- 作成するもの: 小説の感想文のうち、「それぞれの心にある誰にも見せ」から「さと平等さを感じたのでした。」に至るまでの部分を、一字一句変えずに書き写しなさい。

それぞれの心にある誰にも見せたくない闇を繊細に描いた小説を読みました。この作品はカフェや古書店、ドラッグストアや会社などが入った雑居ビルを舞台にした短編小説が寄せ集められたものでした。そのビルは主人公達が働く場でもあり、人々が行き交場でもあります。この本を読んでいると、みんな何気ない顔をして日常を生きているけれど、それぞれの心の中や背景には重い荷を抱えているものなのだと感じました。
IT会社で働く女性の恋愛を描いた物語は、特に印象に残っています。プロレスが大好きで商社マンに恋しているどこにでもいる可愛らしい女性が主人公だったことに親近感を覚えたものです。この作品で最も好きな所は、恋をしながら自分の奥底に眠る過去の思い出と向き合い、今の自分を見つめてゆくところでした。そして大好きだと思っていた男性に告白するも自ら付き合うことを断るのです。その理由は、商社マンの男性から問われた言葉を素直に受け止め、「この男性のことを本当に好きなのではない」と感じたからでした。この女性が出した答えはとても潔くて好感が持てました。またイケメンで肩書きもよくて非の打ちどころのない男性にもまた悩みや苦悩があることを知りました。
「隣の芝生は青い」という言葉がありますが、自分に無いものを持っている人のことはついつい美化してしまい羨ましく思うものです。しかしながらサラブレッドのようによい条件で生きているように見えても、悩みがあり苦悩があることは誰しも同じなのです。こうしたことを考えると、生きることは大変だと思うと供に奥深さと平等さを感じたのでした。

- 提供された情報:
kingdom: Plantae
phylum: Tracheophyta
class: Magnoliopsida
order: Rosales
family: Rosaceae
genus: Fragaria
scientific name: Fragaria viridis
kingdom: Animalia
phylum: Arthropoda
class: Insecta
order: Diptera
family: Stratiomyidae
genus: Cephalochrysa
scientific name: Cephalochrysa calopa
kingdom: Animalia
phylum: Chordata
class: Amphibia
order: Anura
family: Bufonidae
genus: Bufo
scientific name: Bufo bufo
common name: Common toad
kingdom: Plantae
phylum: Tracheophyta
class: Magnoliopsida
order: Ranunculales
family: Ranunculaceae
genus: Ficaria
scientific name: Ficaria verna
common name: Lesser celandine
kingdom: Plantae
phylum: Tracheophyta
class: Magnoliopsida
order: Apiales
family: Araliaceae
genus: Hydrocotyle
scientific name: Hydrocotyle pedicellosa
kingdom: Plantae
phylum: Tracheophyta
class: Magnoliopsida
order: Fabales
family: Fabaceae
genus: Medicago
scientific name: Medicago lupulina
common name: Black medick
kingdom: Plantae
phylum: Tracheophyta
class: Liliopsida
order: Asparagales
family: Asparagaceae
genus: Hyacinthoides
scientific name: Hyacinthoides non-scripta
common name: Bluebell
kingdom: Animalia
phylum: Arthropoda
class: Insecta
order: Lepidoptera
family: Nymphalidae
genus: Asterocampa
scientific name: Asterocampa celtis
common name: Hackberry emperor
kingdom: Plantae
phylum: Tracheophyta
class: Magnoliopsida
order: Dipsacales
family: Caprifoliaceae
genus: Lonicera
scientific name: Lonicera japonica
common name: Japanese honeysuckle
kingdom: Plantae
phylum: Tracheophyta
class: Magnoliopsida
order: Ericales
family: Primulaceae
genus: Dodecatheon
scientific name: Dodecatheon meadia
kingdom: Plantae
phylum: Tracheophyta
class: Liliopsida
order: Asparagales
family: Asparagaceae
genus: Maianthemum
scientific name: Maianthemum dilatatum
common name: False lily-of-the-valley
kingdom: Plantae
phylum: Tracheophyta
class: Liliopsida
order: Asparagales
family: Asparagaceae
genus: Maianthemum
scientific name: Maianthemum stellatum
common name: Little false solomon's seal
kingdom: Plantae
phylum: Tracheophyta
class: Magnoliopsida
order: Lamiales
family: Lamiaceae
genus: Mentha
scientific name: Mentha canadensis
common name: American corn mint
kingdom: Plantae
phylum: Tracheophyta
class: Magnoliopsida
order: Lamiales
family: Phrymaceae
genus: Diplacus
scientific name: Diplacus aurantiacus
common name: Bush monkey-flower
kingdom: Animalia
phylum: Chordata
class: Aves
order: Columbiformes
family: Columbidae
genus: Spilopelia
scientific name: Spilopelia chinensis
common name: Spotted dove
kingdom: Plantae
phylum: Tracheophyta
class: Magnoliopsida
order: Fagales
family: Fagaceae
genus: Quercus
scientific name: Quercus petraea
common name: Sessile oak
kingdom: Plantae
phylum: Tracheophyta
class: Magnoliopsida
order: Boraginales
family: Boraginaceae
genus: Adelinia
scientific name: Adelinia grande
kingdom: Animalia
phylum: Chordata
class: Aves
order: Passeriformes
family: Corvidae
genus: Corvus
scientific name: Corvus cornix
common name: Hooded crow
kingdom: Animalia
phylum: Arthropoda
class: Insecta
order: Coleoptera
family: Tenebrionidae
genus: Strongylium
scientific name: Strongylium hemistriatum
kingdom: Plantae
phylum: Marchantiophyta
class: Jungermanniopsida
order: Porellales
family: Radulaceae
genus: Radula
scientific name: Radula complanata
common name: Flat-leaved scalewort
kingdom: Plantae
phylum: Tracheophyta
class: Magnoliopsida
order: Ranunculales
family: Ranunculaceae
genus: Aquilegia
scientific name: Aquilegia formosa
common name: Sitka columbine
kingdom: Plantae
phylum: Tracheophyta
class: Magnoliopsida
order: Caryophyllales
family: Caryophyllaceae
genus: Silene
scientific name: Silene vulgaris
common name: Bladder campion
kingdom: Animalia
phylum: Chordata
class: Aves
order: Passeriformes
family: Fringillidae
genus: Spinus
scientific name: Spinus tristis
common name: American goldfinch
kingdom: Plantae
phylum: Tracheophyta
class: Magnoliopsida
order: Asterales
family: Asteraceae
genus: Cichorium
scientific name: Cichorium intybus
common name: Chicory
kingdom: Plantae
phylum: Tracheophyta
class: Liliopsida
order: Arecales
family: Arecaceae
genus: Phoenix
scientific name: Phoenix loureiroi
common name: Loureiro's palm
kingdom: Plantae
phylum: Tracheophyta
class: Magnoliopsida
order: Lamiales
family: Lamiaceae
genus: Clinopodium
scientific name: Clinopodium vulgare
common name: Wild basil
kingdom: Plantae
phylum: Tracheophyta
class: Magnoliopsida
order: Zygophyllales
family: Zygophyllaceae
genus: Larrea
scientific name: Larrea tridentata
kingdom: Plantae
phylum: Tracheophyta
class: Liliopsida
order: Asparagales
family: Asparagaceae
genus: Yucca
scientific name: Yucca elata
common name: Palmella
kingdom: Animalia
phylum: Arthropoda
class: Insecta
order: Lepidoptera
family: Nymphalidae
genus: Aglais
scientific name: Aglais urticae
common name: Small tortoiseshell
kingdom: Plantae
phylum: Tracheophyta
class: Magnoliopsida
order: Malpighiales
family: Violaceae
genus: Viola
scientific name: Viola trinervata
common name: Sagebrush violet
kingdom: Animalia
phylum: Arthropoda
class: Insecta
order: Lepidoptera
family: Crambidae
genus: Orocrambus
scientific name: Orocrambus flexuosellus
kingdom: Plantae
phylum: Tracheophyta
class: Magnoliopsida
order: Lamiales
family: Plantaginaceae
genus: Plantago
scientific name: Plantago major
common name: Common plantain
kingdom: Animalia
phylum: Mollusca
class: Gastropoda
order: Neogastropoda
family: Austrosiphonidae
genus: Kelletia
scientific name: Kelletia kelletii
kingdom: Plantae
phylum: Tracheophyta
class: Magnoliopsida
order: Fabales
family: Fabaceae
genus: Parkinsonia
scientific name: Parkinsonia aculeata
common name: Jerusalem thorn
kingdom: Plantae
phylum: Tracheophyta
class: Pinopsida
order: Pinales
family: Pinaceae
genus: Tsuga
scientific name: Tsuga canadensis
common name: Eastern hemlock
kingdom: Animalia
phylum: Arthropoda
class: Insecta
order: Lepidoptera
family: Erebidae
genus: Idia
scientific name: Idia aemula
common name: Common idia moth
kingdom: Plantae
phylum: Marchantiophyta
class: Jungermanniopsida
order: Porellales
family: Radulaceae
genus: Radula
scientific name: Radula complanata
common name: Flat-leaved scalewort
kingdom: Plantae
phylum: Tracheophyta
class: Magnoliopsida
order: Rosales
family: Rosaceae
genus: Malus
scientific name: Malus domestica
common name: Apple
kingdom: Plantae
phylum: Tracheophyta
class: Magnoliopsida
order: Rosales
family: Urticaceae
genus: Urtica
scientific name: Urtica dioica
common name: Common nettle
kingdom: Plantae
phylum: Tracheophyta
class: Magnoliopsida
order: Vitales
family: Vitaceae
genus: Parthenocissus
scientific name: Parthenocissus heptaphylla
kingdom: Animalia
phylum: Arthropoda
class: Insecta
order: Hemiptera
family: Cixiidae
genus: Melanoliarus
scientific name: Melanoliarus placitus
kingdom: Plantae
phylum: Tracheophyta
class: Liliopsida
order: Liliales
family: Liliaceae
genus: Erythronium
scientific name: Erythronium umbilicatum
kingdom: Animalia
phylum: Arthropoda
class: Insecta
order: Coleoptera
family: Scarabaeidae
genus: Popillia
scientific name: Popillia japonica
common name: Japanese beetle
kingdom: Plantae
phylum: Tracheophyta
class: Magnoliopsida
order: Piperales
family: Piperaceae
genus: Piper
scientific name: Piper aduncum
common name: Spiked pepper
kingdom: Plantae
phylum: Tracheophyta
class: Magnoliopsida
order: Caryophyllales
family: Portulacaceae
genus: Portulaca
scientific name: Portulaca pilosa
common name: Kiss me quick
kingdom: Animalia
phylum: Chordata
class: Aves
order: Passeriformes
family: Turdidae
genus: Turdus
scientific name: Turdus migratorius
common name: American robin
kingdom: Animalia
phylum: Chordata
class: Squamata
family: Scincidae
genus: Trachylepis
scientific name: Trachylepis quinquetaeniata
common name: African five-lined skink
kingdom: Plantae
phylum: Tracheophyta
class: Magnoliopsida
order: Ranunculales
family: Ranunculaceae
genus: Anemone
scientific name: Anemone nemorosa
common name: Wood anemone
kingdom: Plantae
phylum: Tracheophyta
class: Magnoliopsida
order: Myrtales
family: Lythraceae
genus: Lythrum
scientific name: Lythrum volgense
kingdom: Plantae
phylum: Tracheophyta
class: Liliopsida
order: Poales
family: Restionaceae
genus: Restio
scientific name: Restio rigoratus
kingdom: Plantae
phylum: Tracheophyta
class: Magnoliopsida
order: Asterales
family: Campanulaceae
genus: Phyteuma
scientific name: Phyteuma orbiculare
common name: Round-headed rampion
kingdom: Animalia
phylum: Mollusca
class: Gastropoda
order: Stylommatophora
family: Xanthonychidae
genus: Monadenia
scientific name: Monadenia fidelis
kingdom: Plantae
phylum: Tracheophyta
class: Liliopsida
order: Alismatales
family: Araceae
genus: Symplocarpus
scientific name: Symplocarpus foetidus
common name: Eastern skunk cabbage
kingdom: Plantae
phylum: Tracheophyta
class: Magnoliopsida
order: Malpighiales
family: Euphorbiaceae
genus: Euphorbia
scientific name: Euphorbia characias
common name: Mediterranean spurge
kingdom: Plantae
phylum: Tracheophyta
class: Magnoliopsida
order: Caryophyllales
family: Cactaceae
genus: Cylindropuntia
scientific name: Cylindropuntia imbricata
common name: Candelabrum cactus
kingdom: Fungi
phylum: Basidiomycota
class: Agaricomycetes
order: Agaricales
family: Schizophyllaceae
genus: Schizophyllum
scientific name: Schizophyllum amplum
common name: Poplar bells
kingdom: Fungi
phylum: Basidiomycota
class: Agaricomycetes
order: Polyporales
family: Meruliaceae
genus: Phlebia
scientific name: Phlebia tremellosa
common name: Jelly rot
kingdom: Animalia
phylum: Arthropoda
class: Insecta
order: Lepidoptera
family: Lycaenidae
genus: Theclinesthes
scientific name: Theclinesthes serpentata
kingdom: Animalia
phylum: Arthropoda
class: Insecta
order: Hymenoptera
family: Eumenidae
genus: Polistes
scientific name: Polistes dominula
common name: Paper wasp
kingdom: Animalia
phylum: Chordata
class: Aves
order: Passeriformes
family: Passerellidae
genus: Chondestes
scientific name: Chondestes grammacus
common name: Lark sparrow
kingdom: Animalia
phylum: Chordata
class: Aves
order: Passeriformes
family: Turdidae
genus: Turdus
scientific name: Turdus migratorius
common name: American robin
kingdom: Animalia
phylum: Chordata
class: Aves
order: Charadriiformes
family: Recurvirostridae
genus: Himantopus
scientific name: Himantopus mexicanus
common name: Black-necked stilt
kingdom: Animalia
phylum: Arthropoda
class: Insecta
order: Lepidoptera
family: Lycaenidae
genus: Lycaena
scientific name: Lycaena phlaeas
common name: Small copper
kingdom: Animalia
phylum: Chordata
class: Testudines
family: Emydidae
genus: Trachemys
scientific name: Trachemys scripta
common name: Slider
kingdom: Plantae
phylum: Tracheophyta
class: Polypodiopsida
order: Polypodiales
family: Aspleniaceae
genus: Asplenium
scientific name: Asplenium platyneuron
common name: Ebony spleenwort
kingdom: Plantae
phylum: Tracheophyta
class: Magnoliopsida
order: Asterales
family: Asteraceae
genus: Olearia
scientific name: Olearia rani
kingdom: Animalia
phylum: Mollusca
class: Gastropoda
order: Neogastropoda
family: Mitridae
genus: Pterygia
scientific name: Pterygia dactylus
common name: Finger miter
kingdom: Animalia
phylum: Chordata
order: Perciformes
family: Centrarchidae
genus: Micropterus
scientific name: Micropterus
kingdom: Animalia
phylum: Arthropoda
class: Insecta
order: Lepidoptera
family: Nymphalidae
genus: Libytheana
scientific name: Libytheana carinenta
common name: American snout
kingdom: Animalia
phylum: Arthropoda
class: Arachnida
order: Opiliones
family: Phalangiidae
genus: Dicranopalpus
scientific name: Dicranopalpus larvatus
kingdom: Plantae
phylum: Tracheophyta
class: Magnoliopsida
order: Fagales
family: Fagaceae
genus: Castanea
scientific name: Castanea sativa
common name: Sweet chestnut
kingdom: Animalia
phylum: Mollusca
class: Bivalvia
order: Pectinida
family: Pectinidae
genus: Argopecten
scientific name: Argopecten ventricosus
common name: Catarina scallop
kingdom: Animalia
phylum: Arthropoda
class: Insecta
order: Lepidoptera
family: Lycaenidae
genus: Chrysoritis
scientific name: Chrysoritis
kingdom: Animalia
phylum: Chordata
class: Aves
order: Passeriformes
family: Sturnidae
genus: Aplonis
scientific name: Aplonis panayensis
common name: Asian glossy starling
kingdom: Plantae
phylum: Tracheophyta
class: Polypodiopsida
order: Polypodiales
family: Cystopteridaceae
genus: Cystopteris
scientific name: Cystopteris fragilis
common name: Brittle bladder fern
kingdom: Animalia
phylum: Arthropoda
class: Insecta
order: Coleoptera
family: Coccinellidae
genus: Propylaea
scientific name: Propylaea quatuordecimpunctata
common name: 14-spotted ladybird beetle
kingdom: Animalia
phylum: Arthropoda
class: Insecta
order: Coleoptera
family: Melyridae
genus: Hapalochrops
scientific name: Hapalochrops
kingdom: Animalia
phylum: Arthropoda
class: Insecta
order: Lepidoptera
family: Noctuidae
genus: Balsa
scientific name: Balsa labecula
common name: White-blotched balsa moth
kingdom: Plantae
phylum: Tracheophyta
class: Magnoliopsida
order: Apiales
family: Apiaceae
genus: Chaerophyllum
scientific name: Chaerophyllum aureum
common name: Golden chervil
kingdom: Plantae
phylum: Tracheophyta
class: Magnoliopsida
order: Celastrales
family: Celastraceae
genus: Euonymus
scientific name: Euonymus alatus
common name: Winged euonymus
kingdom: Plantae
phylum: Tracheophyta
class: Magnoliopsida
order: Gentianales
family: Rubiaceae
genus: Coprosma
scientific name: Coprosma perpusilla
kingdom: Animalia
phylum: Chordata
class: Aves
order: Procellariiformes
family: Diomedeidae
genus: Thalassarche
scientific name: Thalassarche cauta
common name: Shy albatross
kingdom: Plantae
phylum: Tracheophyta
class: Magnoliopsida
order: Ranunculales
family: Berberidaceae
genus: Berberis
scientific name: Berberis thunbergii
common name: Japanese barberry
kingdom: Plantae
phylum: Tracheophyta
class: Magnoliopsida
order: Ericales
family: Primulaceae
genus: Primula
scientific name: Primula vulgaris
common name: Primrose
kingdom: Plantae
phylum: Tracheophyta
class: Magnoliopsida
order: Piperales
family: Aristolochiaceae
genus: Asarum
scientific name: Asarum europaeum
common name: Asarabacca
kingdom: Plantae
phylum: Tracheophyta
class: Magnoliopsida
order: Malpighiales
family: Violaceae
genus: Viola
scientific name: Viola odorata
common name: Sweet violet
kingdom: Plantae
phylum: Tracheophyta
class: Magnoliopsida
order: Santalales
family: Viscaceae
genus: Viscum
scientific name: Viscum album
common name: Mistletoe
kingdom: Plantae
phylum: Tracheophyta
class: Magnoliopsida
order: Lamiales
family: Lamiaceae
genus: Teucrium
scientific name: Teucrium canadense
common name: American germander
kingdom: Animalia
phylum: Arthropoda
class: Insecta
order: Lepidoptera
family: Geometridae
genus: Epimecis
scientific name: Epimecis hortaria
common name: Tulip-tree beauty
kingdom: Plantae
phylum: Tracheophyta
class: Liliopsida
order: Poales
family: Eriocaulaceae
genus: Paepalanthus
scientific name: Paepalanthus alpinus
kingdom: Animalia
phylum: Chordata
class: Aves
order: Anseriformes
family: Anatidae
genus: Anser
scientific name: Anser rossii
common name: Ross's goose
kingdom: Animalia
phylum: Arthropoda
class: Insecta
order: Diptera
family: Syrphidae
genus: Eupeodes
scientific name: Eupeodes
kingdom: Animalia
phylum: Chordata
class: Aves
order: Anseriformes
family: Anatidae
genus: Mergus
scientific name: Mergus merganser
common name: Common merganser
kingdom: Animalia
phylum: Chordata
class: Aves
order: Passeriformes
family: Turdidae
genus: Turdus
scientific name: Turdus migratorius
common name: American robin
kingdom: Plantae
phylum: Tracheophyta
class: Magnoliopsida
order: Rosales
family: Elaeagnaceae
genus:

- 課題の解答:
それぞれの心にある誰にも見せたくない闇を繊細に描いた小説を読みました。この作品はカフェや古書店、ドラッグストアや会社などが入った雑居ビルを舞台にした短編小説が寄せ集められたものでした。そのビルは主人公達が働く場でもあり、人々が行き交場でもあります。この本を読んでいると、みんな何気ない顔をして日常を生きているけれど、それぞれの心の中や背景には重い荷を抱えているものなのだと感じました。
IT会社で働く女性の恋愛を描いた物語は、特に印象に残っています。プロレスが大好きで商社マンに恋しているどこにでもいる可愛らしい女性が主人公だったことに親近感を覚えたものです。この作品で最も好きな所は、恋をしながら自分の奥底に眠る過去の思い出と向き合い、今の自分を見つめてゆくところでした。そして大好きだと思っていた男性に告白するも自ら付き合うことを断るのです。その理由は、商社マンの男性から問われた言葉を素直に受け止め、「この男性のことを本当に好きなのではない」と感じたからでした。この女性が出した答えはとても潔くて好感が持てました。またイケメンで肩書きもよくて非の打ちどころのない男性にもまた悩みや苦悩があることを知りました。
「隣の芝生は青い」という言葉がありますが、自分に無いものを持っている人のことはついつい美化してしまい羨ましく思うものです。しかしながらサラブレッドのようによい条件で生きているように見えても、悩みがあり苦悩があることは誰しも同じなのです。こうしたことを考えると、生きることは大変だと思うと供に奥深さと平等さを感じたのでした。